Extracted records
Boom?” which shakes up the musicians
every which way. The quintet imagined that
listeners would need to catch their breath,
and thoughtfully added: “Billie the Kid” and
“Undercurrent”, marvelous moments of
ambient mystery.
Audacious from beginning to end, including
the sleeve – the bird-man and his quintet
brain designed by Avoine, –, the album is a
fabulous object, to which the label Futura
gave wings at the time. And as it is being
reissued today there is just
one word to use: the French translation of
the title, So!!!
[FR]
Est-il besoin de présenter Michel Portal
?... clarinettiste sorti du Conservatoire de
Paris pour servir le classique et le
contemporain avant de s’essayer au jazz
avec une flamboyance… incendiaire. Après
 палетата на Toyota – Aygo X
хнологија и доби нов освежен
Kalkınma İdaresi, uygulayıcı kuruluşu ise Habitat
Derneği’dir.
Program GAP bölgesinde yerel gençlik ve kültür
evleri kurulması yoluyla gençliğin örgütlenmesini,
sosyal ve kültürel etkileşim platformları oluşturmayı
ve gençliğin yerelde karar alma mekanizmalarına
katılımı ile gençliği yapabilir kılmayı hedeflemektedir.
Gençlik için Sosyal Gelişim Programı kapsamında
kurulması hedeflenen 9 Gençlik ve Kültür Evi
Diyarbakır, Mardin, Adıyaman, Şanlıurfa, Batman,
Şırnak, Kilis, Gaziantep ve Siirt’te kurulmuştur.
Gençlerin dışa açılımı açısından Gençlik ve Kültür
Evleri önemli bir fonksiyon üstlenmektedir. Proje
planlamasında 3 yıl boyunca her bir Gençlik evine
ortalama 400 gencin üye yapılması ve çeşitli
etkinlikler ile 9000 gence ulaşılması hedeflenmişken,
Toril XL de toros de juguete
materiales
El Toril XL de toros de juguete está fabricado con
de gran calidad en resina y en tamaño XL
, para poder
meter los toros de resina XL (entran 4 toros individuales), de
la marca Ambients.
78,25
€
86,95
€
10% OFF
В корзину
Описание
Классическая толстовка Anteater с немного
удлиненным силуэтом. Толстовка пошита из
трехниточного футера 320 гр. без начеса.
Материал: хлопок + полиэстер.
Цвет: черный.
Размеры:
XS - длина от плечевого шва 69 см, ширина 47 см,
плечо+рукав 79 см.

> WORK ITEM:
Each line from the one holding "evleri kurulması yoluyla" to the end of the entries is to be written out exactly. Skip every line before it.

> EXERCISE ANSWER:
evleri kurulması yoluyla gençliğin örgütlenmesini,
sosyal ve kültürel etkileşim platformları oluşturmayı
ve gençliğin yerelde karar alma mekanizmalarına
katılımı ile gençliği yapabilir kılmayı hedeflemektedir.
Gençlik için Sosyal Gelişim Programı kapsamında
kurulması hedeflenen 9 Gençlik ve Kültür Evi
Diyarbakır, Mardin, Adıyaman, Şanlıurfa, Batman,
Şırnak, Kilis, Gaziantep ve Siirt’te kurulmuştur.
Gençlerin dışa açılımı açısından Gençlik ve Kültür
Evleri önemli bir fonksiyon üstlenmektedir. Proje
planlamasında 3 yıl boyunca her bir Gençlik evine
ortalama 400 gencin üye yapılması ve çeşitli
etkinlikler ile 9000 gence ulaşılması hedeflenmişken,
Toril XL de toros de juguete
materiales
El Toril XL de toros de juguete está fabricado con
de gran calidad en resina y en tamaño XL
, para poder
meter los toros de resina XL (entran 4 toros individuales), de
la marca Ambients.
78,25
€
86,95
€
10% OFF
В корзину
Описание
Классическая толстовка Anteater с немного
удлиненным силуэтом. Толстовка пошита из
трехниточного футера 320 гр. без начеса.
Материал: хлопок + полиэстер.
Цвет: черный.
Размеры:
XS - длина от плечевого шва 69 см, ширина 47 см,
плечо+рукав 79 см.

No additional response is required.